- [TASK 1] For the methods text on left ventricular measurements in pigs, state whether each of the statements below agrees with the text, answering yes or no and quoting the decisive words exactly: (a) measurements were repeated at 60, 150 and 240 min after reperfusion; (b) the mean of 10-15 cardiac cycles was calculated during the stable situations; (c) peak systolic strain was measured with EchoPAC BT12 software.
- [TASK 2] Reproduce a passage of the methods text on left ventricular measurements in pigs without any change, starting at "Regional myocardial strain" and ending at "GE Vingmed Ultrasound).".
- [TASK 3] Go on with the methods text on left ventricular measurements in pigs, starting after its final sentence.

------ DOCUMENT SECTION ------

After weaning from CPB, general haemodynamics were continuously recorded for 240 min. As for Baseline, measurements of LV pressures, volumes, systolic and diastolic function, regional tissue blood flow and echocardiographic recordings were repeated at 60, 150 and 240 min after reperfusion. Finally, the animal was euthanized with an intracardiac injection of high-dose potassium chloride, the heart was explanted and samples were obtained for regional tissue blood flow measurements, tissue water content, caspase-3 activity and levels of malondialdehyde (MDA).

Global and regional left ventricular function

Associated data files obtained by the pressure-conductance catheter (1 for evaluation of function, 3 for parallel conductance) were coded and analysed as 80 independent entities with custom-made software. The mean of 5-8 cardiac cycles during the stable situations and load-independent variables obtained during dynamic preload reductions were calculated. Absolute volumes were estimated by correcting for parallel conductance and cardiac output. Volumes were indexed by body surface area calculated as BSA (m²) = (BW^2/3 x k)/100, where BW is body weight in kg and k for pigs is 9 m²/kg^−2/3.¹⁶ The LV mechanical efficiency (Joules/mL/g) was calculated as a ratio between the total pressure-volume area (PVA) and the blood flow rate by the formula; Mechanical efficiency = (PE+SW) x HR/BFR, where PE and SW are pressure-volume areas for the LV potential energy and stroke work in Joules, HR is heart rate and BFR is LV blood flow rate per gramme of tissue.

Regional myocardial strain and strain rate were recorded with STE and TDI. Peak systolic strain in the circumferential, radial and longitudinal direction and radial peak ejection strain rate were measured with appropriate software (EchoPAC BT12, GE Vingmed Ultrasound).

------ EXCERPTED RECORDS ------

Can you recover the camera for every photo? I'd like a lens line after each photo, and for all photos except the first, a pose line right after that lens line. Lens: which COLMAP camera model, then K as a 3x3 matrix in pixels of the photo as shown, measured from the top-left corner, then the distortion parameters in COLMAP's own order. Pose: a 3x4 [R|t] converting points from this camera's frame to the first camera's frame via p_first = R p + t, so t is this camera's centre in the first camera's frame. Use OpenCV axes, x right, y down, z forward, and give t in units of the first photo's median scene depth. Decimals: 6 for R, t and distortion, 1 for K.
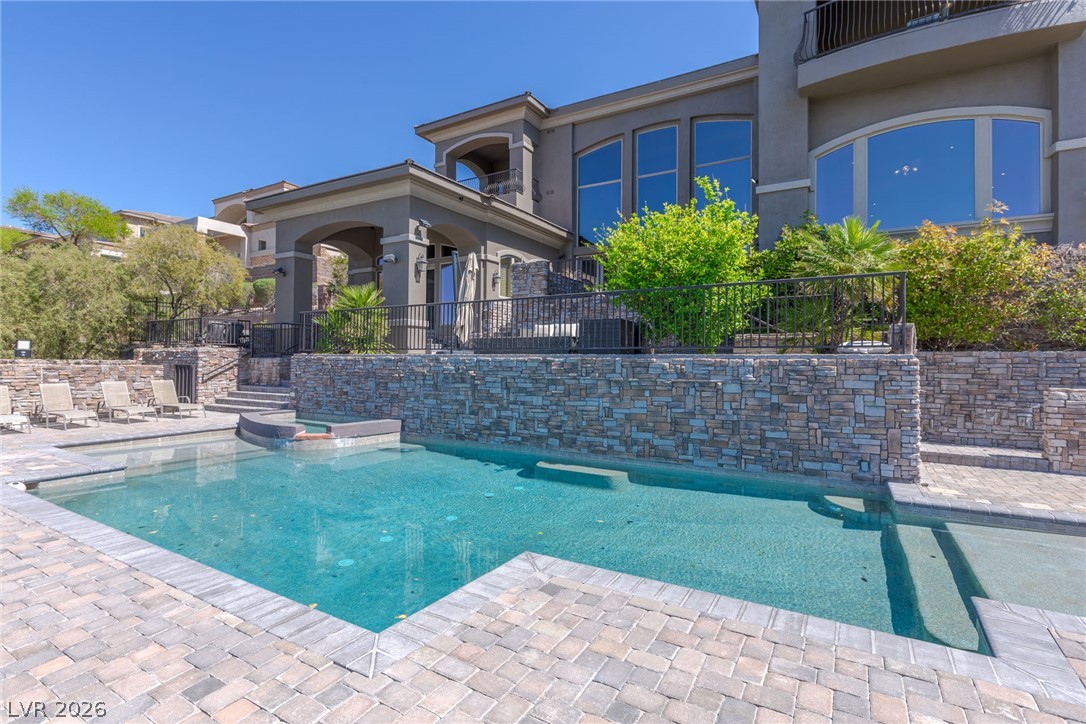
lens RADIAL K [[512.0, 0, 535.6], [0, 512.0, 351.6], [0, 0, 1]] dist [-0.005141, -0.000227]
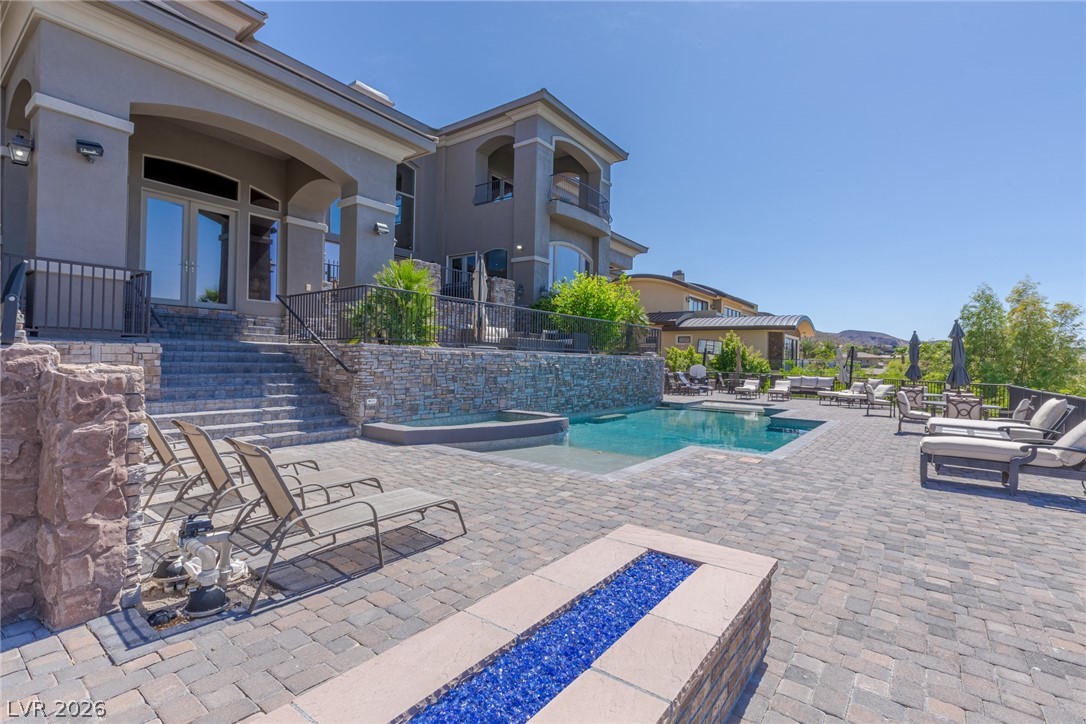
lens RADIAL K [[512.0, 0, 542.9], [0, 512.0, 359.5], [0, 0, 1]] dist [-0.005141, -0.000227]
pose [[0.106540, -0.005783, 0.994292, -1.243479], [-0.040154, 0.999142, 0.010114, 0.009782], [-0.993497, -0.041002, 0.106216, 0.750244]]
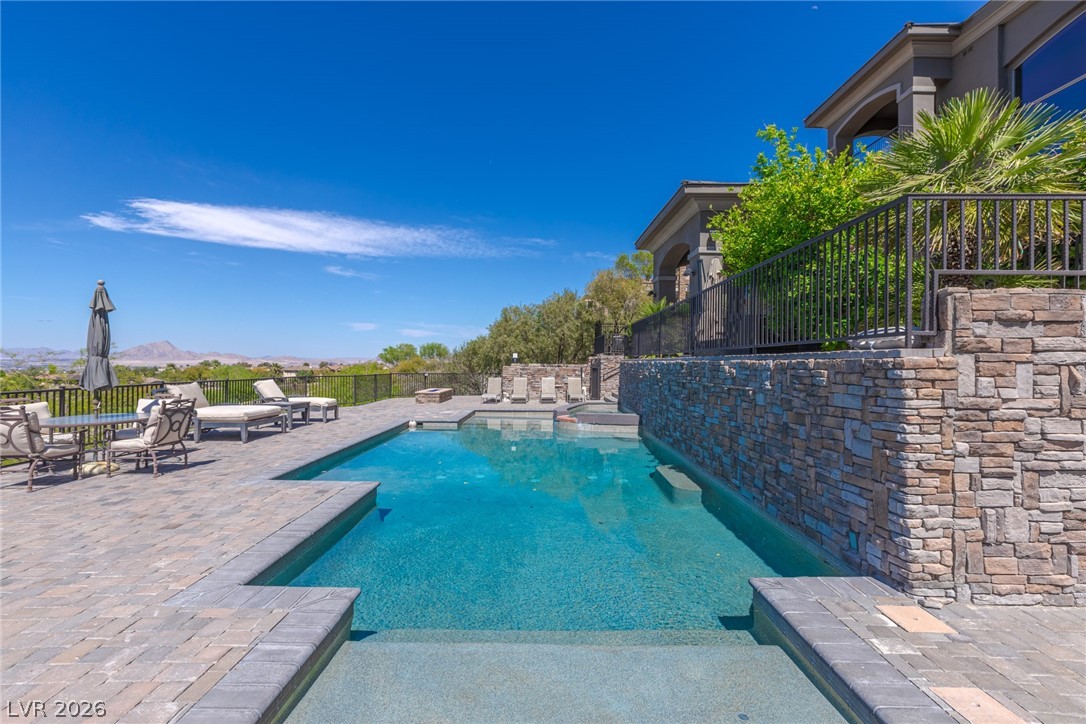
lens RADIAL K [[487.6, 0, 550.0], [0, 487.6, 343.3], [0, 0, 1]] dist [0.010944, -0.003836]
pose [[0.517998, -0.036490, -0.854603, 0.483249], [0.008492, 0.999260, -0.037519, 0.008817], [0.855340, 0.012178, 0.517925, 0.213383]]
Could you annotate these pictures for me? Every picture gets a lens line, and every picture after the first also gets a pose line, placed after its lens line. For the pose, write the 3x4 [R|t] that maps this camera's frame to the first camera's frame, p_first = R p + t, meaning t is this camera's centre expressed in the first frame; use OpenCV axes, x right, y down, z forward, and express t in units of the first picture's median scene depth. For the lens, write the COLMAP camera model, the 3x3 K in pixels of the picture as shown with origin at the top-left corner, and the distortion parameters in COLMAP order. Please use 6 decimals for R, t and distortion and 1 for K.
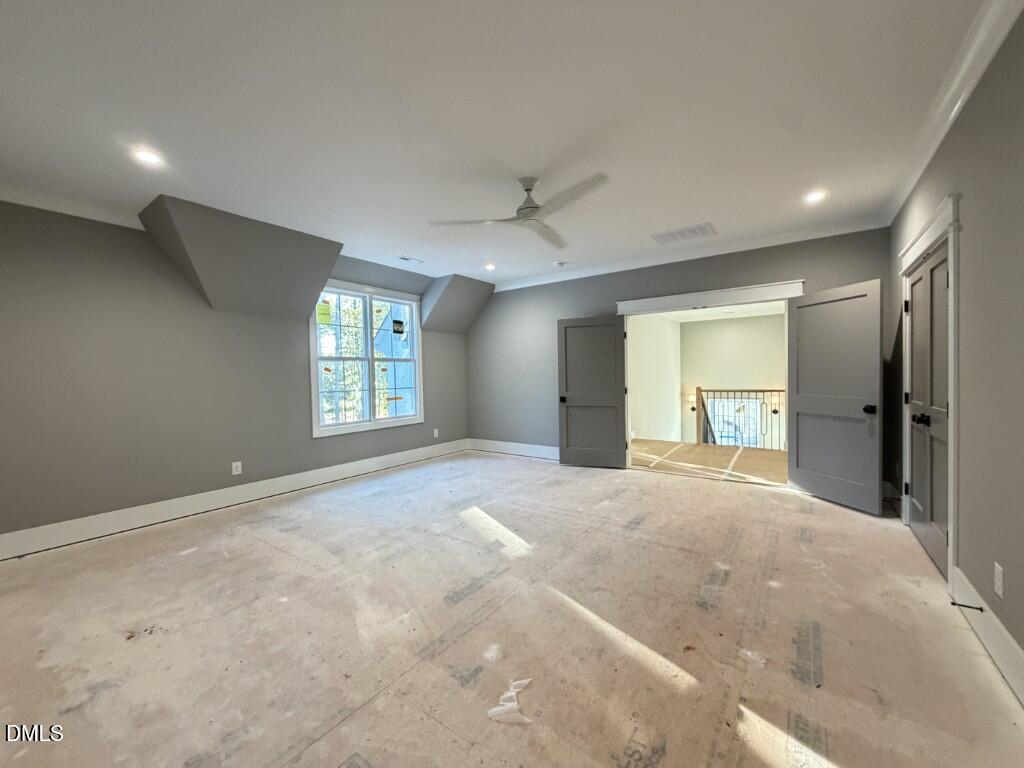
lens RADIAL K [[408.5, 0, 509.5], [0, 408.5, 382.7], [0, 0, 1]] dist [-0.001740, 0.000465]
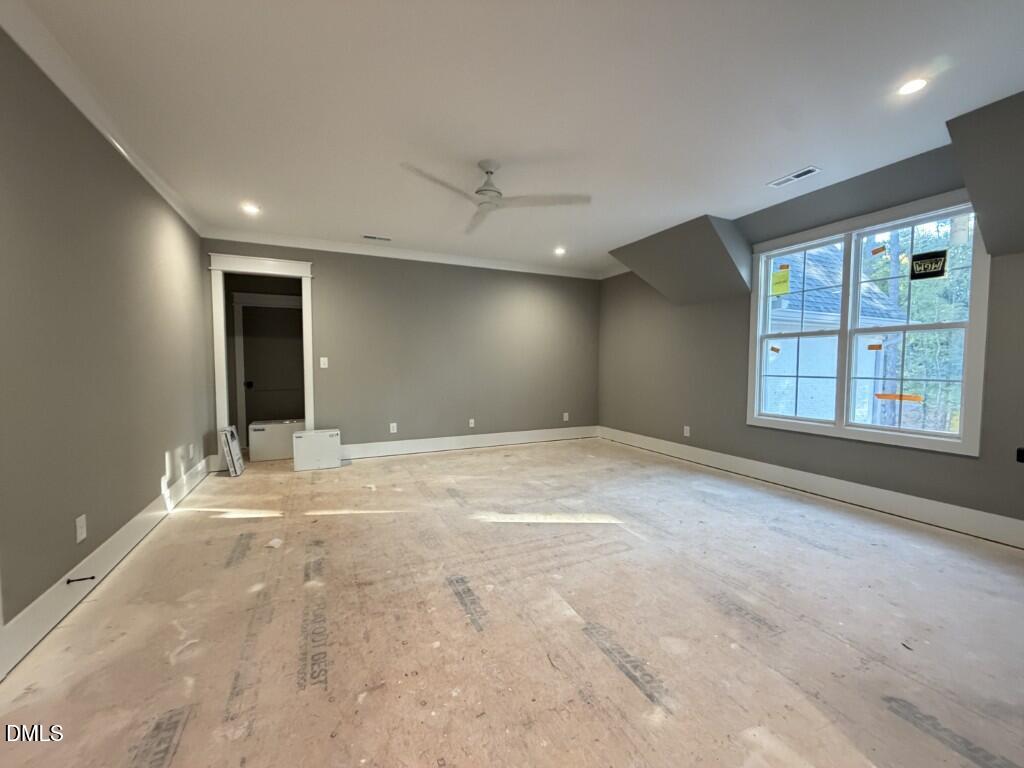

------

- [ANSWER BOX 1]
(a) Yes: "were repeated at 60, 150 and 240 min after reperfusion"
(b) No: "The mean of 5-8 cardiac cycles during the stable situations"
(c) Yes: "measured with appropriate software (EchoPAC BT12, GE Vingmed Ultrasound)"

- [ANSWER BOX 2]
Regional myocardial strain and strain rate were recorded with STE and TDI. Peak systolic strain in the circumferential, radial and longitudinal direction and radial peak ejection strain rate were measured with appropriate software (EchoPAC BT12, GE Vingmed Ultrasound).

- [ANSWER BOX 3]
Myocardial tissue samples and analyses

Multiple tissue samples were obtained from the LV endo-, mid- and epicardium and the right ventricle (RV). Myocardium, snap-frozen and stored in liquid nitrogen, was analysed for apoptosis by caspase-3 activity (K105-400, BioVision Inc., Milpitas, CA, USA) and for oxidative stress by MDA (K739-100, BioVision Inc.). Samples were homogenised, lysed and analysed according to the manufacturer’s instructions. Samples from the left and right ventricles and reference blood were weighed, hydrolysed, microspheres isolated, colours dissolved and quantified by fluorospectrophotometry. Blood flow rate was calculated as earlier described.¹⁷ Tissue water content was calculated as a fraction of the wet weight after drying samples for three weeks at 60°C.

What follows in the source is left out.